Topical and systemic availability of 5-aminosalicylate: comparisons of three controlled release preparations in man.

The bioavailability of three pure 5-aminosalicylic (5-ASA) preparations (Asacol, Claversal, and Pentasa) was studied in 8 ileostomy patients and 12 normal subjects after 6 days of treatment with 2000 mg 5-ASA. The local bioavailability, reflected by the 5-ASA concentration was thereby measured at two clinically relevant areas of the gut: at the entrance to, and the exit from the colon. Estimates of the systemic bioavailability were obtained from the urinary excretions and the plasma values of 5-ASA and Acetyl-5-ASA (Ac-5-ASA) during the three regimens. The three preparations studied are designed to release 5-ASA at different levels in the intestine, but there was no significant difference in the 5-ASA concentrations in the ileostomy effluents (Asacol 1.8 mmol/L, Claversal 3.4 mmol/L, Pentasa 2.0 mmol/L, median values). However, we found a smaller urinary excretion of 5-ASA and Ac-5-ASA (5.2% vs Claversal 27.9% and Pentasa 23.0%, median values of ingested daily dose) and a lower concentration of Ac-5-ASA in the ileostomy effluents after Asacol treatment (0.8 mmol/L, median value) which indicates a more distal release from this preparation compared with Claversal (2.4 mmol/L, median value) and Pentasa (5.5 mmol/L, median value). In normal subjects a higher faecal water concentration of 5-ASA was found after Asacol (9.8 mmol/L, median value) compared with Claversal (5.0 mmol/L, median value), whereas no difference between the faecal water concentrations of Ac-5-ASA was found (Asacol 21.5 mmol/L, Claversal 21.6 mmol/L, median values). This can be explained by a larger systemic absorption of 5-ASA from Claversal, and accordingly Claversal treatment resulted in the largest urinary excretion of 5-ASA and Ac-5-ASA (43.7% vs Asacol 35.6% and Pentasa 31.6%, median values of ingested daily dose).
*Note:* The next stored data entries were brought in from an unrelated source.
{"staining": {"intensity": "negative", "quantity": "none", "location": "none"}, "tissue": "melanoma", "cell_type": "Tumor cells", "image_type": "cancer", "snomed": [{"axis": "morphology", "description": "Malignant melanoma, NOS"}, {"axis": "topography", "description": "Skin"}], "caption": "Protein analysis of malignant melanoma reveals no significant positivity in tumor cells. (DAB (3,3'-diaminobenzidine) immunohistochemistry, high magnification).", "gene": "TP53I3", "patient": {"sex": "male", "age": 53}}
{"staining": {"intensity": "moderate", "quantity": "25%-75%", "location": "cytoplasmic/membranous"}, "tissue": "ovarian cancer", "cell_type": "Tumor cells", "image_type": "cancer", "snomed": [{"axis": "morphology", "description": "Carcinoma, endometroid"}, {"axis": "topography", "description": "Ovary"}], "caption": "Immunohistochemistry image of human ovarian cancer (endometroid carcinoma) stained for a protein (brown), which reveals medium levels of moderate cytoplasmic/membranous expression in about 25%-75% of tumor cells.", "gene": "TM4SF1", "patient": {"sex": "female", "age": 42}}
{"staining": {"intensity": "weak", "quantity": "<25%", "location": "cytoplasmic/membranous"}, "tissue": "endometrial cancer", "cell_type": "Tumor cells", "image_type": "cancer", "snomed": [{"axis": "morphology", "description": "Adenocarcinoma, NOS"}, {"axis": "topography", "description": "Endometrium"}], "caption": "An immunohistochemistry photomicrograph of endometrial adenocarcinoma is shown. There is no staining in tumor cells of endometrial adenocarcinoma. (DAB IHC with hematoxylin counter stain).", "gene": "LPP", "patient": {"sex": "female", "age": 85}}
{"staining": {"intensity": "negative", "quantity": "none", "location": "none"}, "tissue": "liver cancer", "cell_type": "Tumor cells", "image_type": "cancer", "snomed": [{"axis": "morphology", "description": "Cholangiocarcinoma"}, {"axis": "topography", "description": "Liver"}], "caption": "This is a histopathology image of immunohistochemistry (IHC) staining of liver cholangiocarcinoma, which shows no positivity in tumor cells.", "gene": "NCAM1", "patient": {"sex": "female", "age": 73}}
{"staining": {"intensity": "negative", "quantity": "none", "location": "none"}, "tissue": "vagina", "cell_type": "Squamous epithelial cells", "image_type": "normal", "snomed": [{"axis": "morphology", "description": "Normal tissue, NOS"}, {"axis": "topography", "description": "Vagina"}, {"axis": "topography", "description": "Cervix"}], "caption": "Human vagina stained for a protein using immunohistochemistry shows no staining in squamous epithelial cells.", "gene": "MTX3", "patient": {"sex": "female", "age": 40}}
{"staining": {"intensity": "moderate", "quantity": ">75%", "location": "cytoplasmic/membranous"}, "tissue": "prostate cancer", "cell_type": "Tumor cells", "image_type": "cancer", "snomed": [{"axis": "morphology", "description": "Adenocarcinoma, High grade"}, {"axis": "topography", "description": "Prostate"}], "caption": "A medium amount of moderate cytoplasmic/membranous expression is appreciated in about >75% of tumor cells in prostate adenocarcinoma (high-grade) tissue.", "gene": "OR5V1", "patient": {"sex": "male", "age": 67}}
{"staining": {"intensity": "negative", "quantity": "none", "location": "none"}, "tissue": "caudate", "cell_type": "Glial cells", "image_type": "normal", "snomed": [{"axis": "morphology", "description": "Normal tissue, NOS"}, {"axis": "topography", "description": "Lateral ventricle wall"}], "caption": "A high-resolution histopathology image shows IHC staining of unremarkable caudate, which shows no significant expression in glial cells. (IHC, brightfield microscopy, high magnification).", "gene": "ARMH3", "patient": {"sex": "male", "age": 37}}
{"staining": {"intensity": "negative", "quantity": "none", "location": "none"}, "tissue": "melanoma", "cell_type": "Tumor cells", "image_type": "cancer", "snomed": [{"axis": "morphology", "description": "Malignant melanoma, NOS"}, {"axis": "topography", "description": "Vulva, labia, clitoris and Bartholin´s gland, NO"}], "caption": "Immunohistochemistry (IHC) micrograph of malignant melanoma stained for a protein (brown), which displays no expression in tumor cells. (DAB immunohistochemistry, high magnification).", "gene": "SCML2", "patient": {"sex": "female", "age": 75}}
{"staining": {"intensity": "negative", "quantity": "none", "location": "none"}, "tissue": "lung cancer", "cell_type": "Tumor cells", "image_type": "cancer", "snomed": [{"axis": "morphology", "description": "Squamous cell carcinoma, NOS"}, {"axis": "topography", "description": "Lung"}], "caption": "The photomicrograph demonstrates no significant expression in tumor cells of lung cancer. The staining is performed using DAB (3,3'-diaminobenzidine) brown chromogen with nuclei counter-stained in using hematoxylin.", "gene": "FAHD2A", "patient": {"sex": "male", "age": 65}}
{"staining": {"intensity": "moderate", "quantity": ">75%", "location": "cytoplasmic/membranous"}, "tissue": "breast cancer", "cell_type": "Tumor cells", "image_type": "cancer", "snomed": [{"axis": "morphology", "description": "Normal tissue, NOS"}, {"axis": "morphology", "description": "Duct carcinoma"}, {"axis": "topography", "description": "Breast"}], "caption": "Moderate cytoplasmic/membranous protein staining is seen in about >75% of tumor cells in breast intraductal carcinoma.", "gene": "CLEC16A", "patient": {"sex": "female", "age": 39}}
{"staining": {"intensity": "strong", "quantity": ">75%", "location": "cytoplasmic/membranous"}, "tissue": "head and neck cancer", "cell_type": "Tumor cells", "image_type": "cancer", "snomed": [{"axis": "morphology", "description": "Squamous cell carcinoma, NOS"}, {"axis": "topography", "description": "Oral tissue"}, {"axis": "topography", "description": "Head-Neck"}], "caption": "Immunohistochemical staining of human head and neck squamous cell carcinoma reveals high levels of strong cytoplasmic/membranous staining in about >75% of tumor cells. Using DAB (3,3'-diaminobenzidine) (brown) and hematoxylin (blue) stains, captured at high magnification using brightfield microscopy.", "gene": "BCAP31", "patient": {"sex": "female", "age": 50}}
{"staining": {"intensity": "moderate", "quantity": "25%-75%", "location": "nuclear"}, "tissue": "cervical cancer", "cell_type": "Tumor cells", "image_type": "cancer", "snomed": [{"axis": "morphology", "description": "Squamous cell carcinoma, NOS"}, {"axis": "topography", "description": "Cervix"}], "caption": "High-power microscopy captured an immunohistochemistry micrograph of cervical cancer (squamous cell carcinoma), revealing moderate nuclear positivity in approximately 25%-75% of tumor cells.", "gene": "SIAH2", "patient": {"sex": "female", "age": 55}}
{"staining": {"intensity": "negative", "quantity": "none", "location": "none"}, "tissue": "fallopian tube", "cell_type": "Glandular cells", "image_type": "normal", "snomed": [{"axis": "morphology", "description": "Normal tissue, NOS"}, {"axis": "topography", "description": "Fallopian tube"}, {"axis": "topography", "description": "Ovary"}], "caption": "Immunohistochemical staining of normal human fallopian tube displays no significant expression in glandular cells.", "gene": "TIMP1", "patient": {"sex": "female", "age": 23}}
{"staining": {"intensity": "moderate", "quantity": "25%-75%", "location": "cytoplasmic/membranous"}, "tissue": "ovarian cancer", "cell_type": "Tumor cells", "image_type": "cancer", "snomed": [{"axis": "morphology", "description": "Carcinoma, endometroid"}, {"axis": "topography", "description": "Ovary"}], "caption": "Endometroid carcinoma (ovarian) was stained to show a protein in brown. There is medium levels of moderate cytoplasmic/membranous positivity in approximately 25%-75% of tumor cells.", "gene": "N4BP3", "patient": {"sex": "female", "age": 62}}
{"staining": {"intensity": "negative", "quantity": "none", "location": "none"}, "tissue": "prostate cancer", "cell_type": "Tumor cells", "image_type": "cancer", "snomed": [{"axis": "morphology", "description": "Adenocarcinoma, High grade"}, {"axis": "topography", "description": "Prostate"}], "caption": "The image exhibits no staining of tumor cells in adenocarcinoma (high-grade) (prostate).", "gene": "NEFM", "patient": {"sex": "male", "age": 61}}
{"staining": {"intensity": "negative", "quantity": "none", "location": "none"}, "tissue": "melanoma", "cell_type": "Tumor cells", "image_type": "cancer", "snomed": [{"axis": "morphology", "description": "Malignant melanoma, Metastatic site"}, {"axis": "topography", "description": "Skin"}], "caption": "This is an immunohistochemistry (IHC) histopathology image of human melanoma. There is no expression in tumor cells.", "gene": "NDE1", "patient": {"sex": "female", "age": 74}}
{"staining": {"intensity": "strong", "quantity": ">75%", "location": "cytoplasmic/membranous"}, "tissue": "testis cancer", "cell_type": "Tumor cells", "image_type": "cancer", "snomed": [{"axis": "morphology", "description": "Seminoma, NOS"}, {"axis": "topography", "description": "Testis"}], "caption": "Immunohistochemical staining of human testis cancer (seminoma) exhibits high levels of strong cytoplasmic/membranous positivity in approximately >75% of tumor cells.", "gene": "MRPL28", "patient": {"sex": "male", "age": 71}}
The high Ac-5-ASA concentration in the ileostomy effluents and in the faeces after Pentasa, and the low plasma values, indicate a slow 5-ASA release from this preparation throughout the small and large intestine. The results of the study indicate that Asacol is released in the distal part of the small intestine, that Pentasa is gradually released in the small and large intestine, and that Claversal shows an intermediate release pattern.